In collaboration with Anubhav Guha

Smooth reward of modified Half Cheetah experiment, averaged across 5 random starting seeds. The recurrent model outperforms the feedforward model.


Yearly returns of the recurrent policy, as compared to the yearly returns of each individual stock in the portfolio. For each valid day in the given trading range, the environment is started and run forward for 243 trading days.

An ODE to the Bicycle Model

In a high speed autonomous race, it is critical that the AI system controlling the vehicle has an accurate model of vehicle dynamics to make acceleration and steering commands. This project explored learning-based techniques (gradient descent parameter estimation and neural networks) to improve the accuracy and speed of a commonly-used dynamical model, the bicycle model.

In collaboration with Emily Wu, David Koplow, and Mark Olchanyi

Recipe Ingredient Recommender

Food is one of the universal languages. In this project, we explored an algorithm that draws on the conventional wisdom of existing dishes. While apples and cinnamon frequently appear together on dishes, strawberries and mayonnaise do not. Given a list of ingredients, this project uses topic modeling and neural networks to suggest additional ones that a chef may add to their dish.

In collaboration with James Peraire and Lucy Halperin


Photo Painterly Rendering

For the artistically challenged like me, painting a masterpiece seems out of reach... That's why this project explores computer-generated paintings. It implements an algorithm to render photographs into a seemingly painted image.

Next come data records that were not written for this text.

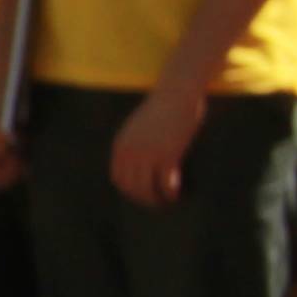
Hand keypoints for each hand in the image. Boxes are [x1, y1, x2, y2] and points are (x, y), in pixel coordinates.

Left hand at [110, 79, 205, 206]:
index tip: (144, 195)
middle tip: (158, 203)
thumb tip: (140, 164)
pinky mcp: (167, 156)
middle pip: (131, 188)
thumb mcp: (139, 126)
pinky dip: (171, 194)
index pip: (118, 179)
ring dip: (157, 200)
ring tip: (168, 202)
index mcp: (120, 145)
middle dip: (144, 199)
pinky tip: (178, 194)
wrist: (177, 93)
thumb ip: (135, 143)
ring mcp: (147, 155)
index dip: (130, 191)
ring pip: (147, 191)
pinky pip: (166, 185)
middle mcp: (130, 153)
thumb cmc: (162, 107)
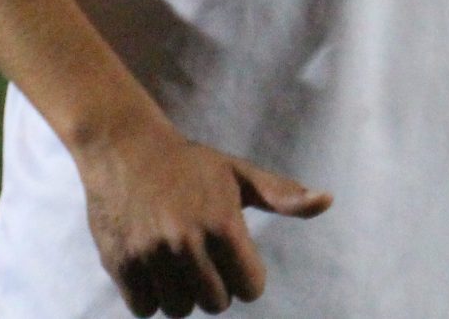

Air Instrument + Audio Synthesizer

As DJ YYY, I have experimented with music and mash-ups. In this project, I constructed a light-manipulated instrument using integrated circuits and analog light sensors. Also, I integrated this with software performing digital signal processing to add synthesizer effects (echo, reverb, and clipping) to audio input.

MIT Confession Scraper

When MIT Confessions was not posting enough, someone created MIT Timely Confessions. As a hard working MIT student, there was just simply not enough time in the day to check both accounts everyday. Therefore, this project is a scraper that can extract content from both pages and send unread confessions to designated recipients in a daily email.